Liberté de la presse en alerte : le DP du Journal Nouvelles.TD convoqué après la publication d’un article sur une présumée « extorsion » au CSP17
L’Association des Médias en Ligne du Tchad (AMET) tire la sonnette d’alarme après la convocation du directeur de publication du site Nouvelles.td, suite à un article dénonçant de présumées pratiques d’extorsion au sein du CSP17. Une affaire qui relance le débat sur la protection des journalistes et le droit d’informer au Tchad.
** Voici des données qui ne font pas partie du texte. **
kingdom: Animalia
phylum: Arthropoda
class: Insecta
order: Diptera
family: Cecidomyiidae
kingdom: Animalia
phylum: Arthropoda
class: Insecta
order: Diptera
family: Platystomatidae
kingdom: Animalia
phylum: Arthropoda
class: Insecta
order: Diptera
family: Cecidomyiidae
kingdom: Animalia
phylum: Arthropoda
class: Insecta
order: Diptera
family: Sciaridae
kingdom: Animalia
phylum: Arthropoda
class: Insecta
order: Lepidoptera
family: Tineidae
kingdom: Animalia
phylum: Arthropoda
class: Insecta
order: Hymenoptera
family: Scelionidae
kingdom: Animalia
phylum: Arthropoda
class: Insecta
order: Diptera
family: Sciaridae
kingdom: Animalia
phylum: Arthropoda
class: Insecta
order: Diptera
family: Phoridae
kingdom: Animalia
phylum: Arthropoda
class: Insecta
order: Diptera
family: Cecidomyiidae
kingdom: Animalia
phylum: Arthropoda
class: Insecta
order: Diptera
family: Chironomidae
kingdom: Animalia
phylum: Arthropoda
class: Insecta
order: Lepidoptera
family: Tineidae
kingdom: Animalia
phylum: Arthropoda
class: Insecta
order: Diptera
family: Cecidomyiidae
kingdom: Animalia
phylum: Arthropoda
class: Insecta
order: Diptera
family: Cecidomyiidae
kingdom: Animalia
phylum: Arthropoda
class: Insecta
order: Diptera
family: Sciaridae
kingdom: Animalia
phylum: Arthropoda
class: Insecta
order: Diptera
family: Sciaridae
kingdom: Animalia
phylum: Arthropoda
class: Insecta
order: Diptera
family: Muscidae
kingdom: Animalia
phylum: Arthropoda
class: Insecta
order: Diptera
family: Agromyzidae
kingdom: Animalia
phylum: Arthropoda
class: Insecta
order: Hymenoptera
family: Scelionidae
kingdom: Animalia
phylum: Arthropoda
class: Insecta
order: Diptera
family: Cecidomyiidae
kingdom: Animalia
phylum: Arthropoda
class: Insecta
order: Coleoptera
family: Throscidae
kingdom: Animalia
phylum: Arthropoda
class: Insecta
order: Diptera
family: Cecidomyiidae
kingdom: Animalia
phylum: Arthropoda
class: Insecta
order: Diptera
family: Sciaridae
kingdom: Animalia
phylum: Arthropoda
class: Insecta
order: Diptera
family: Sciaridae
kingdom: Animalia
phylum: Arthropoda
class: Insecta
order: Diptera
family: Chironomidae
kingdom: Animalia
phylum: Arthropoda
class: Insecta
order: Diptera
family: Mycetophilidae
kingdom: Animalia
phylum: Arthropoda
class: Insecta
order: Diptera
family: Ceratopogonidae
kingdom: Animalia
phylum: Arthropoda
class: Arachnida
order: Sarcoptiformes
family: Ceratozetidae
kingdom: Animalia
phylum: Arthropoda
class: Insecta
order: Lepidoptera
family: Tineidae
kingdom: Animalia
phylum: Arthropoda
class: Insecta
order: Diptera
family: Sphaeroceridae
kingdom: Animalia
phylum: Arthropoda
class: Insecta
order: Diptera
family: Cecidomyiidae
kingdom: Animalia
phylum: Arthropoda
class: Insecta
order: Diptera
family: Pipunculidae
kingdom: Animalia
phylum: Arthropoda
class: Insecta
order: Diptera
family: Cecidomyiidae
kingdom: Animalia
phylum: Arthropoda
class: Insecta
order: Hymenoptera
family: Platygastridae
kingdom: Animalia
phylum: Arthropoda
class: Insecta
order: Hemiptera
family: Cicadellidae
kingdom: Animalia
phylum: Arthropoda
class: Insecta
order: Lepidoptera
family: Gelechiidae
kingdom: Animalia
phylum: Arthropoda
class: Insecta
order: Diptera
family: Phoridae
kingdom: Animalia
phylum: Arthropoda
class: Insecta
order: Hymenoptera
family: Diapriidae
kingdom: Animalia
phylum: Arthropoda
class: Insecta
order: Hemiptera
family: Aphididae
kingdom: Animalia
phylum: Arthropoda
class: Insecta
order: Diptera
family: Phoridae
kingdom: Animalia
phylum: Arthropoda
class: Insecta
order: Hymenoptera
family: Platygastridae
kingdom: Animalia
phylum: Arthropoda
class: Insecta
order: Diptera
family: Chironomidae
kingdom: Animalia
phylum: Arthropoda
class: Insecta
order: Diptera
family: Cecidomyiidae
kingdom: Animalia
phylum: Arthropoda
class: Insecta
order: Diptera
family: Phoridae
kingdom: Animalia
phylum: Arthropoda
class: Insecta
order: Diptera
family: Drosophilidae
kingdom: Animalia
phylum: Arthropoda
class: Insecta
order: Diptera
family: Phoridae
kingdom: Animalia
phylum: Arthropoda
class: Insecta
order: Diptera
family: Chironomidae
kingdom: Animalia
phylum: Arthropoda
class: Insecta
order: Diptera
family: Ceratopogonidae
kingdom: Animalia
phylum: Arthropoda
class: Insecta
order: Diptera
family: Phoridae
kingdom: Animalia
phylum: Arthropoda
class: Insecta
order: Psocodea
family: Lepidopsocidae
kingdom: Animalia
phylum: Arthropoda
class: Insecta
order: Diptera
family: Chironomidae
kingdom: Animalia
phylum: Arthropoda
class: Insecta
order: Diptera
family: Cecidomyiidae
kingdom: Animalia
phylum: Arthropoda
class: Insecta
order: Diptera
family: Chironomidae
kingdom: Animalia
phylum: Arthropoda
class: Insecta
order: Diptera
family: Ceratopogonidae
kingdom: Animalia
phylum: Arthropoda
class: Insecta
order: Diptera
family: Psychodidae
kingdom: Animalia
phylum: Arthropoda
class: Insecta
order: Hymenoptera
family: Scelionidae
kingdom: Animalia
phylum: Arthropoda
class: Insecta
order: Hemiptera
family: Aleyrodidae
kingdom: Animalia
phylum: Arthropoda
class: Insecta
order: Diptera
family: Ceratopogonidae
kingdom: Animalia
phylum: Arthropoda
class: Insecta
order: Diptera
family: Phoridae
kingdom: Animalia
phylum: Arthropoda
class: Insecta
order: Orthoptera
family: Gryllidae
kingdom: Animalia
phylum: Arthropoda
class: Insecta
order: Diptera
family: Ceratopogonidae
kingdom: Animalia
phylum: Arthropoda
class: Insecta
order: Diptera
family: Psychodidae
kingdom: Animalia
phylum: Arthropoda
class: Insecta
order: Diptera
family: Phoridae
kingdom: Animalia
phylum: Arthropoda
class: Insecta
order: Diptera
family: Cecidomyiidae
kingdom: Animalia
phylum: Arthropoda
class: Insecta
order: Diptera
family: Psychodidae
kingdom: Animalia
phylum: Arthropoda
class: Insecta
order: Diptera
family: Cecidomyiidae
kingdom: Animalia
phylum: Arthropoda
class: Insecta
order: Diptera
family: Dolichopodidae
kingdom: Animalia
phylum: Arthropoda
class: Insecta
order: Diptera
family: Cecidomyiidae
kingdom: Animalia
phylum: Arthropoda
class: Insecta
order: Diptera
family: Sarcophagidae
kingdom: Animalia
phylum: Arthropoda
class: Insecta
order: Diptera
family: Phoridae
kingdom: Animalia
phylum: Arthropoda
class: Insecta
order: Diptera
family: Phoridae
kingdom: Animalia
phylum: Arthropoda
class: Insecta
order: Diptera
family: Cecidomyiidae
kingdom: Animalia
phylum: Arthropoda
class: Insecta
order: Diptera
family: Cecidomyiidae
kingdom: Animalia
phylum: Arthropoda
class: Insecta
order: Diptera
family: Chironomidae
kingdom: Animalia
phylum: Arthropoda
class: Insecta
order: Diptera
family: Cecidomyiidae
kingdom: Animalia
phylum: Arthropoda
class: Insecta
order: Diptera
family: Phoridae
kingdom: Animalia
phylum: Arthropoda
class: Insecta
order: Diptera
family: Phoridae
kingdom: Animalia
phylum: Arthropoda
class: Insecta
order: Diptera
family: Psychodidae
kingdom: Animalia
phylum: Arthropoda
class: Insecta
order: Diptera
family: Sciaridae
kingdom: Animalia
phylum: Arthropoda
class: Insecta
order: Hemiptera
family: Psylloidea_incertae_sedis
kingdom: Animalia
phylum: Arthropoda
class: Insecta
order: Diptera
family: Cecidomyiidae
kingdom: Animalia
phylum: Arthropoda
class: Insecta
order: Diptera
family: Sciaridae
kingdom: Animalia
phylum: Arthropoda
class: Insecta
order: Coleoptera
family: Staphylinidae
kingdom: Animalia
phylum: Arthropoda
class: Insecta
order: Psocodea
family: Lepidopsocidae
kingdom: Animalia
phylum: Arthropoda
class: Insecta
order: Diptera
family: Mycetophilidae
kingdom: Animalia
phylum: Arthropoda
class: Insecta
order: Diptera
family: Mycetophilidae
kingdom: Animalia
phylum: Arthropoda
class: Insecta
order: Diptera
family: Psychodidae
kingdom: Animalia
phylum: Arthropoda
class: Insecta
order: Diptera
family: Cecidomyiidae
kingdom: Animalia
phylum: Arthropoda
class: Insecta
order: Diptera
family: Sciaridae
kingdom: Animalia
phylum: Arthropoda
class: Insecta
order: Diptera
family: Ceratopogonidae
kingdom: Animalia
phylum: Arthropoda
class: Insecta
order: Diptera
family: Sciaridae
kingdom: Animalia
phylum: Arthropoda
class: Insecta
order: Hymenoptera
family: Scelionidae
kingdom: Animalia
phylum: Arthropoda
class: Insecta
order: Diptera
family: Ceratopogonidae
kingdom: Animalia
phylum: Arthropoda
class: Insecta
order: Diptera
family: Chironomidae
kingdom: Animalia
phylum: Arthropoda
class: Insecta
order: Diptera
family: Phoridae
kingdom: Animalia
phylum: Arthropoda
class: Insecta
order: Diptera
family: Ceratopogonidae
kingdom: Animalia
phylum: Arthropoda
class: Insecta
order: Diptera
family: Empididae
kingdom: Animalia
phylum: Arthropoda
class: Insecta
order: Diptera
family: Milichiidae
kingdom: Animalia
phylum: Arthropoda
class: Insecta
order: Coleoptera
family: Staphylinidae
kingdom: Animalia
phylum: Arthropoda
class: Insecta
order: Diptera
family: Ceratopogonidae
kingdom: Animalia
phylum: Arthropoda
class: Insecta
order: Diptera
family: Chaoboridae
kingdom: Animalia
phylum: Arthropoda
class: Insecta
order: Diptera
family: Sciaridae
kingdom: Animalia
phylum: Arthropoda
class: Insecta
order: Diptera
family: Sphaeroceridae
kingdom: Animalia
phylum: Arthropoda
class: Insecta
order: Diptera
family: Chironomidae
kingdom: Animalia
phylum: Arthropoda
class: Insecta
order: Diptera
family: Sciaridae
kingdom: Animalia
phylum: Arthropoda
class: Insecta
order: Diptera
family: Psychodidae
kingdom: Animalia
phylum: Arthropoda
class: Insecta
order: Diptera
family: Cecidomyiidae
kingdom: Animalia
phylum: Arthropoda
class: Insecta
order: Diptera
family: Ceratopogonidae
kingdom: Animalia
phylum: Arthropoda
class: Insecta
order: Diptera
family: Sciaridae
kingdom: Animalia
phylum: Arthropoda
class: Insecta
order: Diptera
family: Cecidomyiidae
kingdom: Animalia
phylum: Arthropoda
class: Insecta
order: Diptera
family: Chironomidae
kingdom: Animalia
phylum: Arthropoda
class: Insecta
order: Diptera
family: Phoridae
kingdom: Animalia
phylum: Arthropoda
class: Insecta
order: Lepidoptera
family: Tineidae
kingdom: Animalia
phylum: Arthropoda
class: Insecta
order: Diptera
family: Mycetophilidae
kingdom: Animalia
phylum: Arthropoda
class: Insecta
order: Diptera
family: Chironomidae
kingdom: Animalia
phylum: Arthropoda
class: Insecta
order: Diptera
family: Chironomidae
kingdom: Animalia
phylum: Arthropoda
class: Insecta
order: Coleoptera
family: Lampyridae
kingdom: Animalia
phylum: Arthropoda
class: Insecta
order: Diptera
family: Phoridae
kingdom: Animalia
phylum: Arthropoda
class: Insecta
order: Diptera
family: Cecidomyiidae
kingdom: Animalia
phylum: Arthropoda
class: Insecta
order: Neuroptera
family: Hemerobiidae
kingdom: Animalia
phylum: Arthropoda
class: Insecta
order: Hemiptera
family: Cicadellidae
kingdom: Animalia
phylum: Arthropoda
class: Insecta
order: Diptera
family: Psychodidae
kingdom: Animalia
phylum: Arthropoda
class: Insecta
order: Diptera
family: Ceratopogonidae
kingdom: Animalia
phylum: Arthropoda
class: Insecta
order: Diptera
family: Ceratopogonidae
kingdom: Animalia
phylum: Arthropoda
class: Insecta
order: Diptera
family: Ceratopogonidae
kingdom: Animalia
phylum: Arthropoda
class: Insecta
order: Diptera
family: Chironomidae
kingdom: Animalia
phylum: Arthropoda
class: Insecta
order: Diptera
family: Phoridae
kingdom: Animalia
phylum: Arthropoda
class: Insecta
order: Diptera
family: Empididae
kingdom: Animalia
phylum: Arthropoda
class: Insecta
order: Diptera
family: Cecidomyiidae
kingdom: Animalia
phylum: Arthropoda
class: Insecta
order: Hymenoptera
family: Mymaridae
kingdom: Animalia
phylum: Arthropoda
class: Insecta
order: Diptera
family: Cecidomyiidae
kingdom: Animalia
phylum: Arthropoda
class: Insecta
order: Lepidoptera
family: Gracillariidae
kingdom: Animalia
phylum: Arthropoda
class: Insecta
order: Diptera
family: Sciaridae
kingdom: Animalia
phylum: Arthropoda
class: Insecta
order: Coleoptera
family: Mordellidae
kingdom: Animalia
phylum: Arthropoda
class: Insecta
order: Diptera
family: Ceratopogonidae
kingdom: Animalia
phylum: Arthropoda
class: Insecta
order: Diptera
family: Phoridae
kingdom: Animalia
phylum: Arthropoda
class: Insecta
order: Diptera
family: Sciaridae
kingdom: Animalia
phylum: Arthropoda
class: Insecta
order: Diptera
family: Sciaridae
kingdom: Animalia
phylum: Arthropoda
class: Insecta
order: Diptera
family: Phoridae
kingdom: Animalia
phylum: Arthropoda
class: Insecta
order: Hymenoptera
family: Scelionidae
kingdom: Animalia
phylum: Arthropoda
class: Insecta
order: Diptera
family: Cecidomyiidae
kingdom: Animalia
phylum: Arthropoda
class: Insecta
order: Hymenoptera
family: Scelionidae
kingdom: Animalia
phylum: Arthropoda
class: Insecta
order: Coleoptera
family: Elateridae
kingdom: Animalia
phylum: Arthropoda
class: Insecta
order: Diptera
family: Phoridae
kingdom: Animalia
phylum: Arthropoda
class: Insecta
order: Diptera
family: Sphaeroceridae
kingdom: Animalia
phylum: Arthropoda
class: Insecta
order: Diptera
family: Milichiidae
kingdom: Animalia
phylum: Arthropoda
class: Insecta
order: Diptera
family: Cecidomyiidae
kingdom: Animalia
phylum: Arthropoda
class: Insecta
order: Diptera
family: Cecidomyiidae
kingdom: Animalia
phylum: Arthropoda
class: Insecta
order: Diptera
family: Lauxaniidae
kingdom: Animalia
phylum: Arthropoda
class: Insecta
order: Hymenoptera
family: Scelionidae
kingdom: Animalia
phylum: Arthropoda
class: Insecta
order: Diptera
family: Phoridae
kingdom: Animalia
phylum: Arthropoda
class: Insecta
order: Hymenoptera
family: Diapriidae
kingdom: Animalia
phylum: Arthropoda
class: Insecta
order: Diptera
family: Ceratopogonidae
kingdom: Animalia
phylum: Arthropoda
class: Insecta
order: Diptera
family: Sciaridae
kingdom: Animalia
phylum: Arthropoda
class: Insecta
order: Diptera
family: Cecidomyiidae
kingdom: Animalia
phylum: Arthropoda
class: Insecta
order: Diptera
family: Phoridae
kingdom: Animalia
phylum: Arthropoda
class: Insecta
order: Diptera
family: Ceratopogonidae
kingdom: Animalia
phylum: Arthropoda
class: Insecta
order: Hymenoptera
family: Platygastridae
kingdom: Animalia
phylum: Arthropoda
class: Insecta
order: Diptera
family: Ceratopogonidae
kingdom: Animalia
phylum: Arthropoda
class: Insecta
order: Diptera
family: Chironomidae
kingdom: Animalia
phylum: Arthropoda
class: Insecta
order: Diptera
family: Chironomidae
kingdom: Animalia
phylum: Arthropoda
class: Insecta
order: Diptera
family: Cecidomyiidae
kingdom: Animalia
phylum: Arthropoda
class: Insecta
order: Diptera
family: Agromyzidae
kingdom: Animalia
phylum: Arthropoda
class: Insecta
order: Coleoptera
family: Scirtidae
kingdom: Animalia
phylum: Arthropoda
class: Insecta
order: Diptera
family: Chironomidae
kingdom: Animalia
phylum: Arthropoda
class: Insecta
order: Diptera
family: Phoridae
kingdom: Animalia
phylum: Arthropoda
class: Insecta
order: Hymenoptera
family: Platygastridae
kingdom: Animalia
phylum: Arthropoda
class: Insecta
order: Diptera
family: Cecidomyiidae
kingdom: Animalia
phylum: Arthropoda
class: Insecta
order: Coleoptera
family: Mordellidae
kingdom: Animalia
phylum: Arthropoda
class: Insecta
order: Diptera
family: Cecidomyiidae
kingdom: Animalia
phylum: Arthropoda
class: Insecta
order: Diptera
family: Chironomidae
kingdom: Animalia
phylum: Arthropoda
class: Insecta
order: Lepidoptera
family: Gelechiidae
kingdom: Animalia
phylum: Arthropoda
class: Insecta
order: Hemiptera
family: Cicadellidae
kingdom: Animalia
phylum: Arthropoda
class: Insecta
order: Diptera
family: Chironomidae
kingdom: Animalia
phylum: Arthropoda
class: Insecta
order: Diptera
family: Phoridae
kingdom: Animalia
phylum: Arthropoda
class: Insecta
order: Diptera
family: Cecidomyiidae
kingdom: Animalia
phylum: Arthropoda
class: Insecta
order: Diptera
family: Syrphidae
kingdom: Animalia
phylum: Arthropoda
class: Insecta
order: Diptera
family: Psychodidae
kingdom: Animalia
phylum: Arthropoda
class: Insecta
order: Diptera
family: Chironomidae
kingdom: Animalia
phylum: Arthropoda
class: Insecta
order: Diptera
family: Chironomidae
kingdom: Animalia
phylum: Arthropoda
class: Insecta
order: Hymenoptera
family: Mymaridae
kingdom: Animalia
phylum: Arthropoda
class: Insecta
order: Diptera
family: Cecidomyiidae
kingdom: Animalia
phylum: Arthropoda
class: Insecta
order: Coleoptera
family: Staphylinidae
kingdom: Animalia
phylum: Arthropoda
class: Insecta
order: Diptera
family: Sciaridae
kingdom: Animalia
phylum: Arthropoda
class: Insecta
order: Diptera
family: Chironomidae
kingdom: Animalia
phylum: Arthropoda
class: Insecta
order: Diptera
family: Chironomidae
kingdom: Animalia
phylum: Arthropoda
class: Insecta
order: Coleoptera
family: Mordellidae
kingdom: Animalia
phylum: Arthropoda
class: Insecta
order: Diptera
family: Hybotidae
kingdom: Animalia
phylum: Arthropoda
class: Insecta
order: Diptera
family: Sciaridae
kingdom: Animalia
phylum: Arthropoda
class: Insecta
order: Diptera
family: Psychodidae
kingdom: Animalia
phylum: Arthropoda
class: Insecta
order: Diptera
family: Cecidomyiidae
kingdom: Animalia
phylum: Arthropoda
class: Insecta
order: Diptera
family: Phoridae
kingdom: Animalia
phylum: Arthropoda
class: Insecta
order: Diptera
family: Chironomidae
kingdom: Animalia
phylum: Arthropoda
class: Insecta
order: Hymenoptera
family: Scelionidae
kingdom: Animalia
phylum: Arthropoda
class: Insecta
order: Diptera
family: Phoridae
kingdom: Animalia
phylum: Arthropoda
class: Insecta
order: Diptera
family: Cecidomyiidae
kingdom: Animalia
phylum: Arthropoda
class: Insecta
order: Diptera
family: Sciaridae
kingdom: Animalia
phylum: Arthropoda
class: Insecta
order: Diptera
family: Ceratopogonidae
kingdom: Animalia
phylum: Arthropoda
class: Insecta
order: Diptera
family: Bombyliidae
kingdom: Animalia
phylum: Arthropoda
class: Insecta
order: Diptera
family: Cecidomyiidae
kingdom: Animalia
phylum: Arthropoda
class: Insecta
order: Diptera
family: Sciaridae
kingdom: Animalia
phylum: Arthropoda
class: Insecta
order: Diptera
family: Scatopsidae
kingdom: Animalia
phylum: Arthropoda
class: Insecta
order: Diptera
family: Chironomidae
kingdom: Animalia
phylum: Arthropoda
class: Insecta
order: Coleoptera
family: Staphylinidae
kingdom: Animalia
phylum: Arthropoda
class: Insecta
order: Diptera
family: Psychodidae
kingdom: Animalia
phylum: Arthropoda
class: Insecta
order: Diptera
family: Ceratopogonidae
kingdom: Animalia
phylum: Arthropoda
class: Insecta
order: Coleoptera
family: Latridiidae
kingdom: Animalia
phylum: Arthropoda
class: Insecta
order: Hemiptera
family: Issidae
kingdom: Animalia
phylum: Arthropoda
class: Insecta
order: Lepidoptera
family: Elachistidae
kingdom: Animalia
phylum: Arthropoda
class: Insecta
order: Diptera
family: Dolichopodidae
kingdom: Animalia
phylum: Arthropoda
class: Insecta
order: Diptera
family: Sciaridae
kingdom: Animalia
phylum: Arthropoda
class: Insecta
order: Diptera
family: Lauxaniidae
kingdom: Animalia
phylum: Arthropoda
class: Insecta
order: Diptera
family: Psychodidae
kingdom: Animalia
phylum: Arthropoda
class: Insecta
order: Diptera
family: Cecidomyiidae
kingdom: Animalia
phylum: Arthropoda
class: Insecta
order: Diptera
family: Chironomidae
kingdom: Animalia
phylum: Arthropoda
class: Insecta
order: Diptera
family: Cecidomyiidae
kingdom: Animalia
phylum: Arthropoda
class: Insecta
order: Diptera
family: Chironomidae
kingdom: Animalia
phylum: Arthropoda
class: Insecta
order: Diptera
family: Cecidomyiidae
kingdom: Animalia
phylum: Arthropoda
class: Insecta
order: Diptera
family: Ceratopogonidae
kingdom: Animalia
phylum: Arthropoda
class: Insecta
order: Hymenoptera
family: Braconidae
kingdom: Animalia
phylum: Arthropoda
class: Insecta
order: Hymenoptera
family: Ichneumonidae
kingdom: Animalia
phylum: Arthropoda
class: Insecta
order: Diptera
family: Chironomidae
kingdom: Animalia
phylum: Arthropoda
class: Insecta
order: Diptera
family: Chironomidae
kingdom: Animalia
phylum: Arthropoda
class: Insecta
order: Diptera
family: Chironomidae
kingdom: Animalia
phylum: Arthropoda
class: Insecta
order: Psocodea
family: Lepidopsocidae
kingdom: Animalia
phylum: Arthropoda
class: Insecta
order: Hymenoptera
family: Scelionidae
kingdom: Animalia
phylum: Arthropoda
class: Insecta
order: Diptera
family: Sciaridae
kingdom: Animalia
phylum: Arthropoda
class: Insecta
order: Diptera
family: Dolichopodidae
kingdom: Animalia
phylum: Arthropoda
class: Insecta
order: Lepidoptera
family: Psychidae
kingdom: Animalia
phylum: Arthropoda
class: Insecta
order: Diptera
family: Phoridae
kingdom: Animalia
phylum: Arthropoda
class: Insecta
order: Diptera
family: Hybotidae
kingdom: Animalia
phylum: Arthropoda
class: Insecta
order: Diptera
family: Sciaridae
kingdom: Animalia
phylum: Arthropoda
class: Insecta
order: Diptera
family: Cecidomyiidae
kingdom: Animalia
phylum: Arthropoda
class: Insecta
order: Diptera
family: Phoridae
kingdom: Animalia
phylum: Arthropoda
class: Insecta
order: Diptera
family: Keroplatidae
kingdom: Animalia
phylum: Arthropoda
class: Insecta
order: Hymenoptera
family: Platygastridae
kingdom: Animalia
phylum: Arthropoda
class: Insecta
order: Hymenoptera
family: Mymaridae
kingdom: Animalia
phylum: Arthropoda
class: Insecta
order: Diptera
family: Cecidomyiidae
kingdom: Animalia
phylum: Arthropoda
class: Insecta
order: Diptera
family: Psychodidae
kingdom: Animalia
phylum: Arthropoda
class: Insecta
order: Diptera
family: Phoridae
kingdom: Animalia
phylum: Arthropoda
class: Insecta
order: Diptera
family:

L’Association des Médias en Ligne du Tchad (AMET) a annoncé, dans un communiqué rendu public ce 4 janvier 2026, la convocation du directeur de publication du journal en ligne Nouvelles.td, M. Moussa Guedmbaye, au Commissariat central n°2 de N’Djamena. La convocation, transmise par appel téléphonique, est prévue pour le lundi 5 janvier 2026.
Selon l’AMET, cette convocation fait suite à une plainte déposée par le Commissariat de Sécurité Publique n°17 (CSP 17), après la publication d’un article mettant en cause un officier de police judiciaire, Honoré, accusé de pratiques présumées d’extorsion de fonds. L’article incriminé évoque des abus qui porteraient atteinte aux droits des citoyens.
Pour l’AMET, cette convocation s’apparente à une tentative d’intimidation à l’encontre d’un journaliste dont le travail s’inscrit dans l’intérêt public.
L’AMET estime que de tels actes constituent une atteinte directe à la liberté de la presse, pourtant garantie par la Constitution tchadienne et par les conventions internationales ratifiées par le Tchad.
Face à cette situation, l’AMET appelle le ministre de la Sécurité publique à intervenir et à rappeler à l’ordre le commissaire du CSP 17, M. Mahmoud Abakoura, dont les « agissements, nuiraient à la confiance entre les citoyens et les forces de sécurité ».
L’AMET appelle également à une mobilisation médiatique, invitant les journalistes et les organes de presse à exprimer leur solidarité envers Moussa Guedmbaye et à défendre le droit d’informer sans crainte de représailles. Elle exhorte par ailleurs les organisations professionnelles, la société civile et les défenseurs des droits humains à dénoncer publiquement ces pratiques et à exiger le respect strict du cadre légal.
L’AMET réaffirme enfin que toute tentative visant à réduire au silence les journalistes par des moyens détournés est inacceptable dans un État qui se réclame du respect des libertés fondamentales.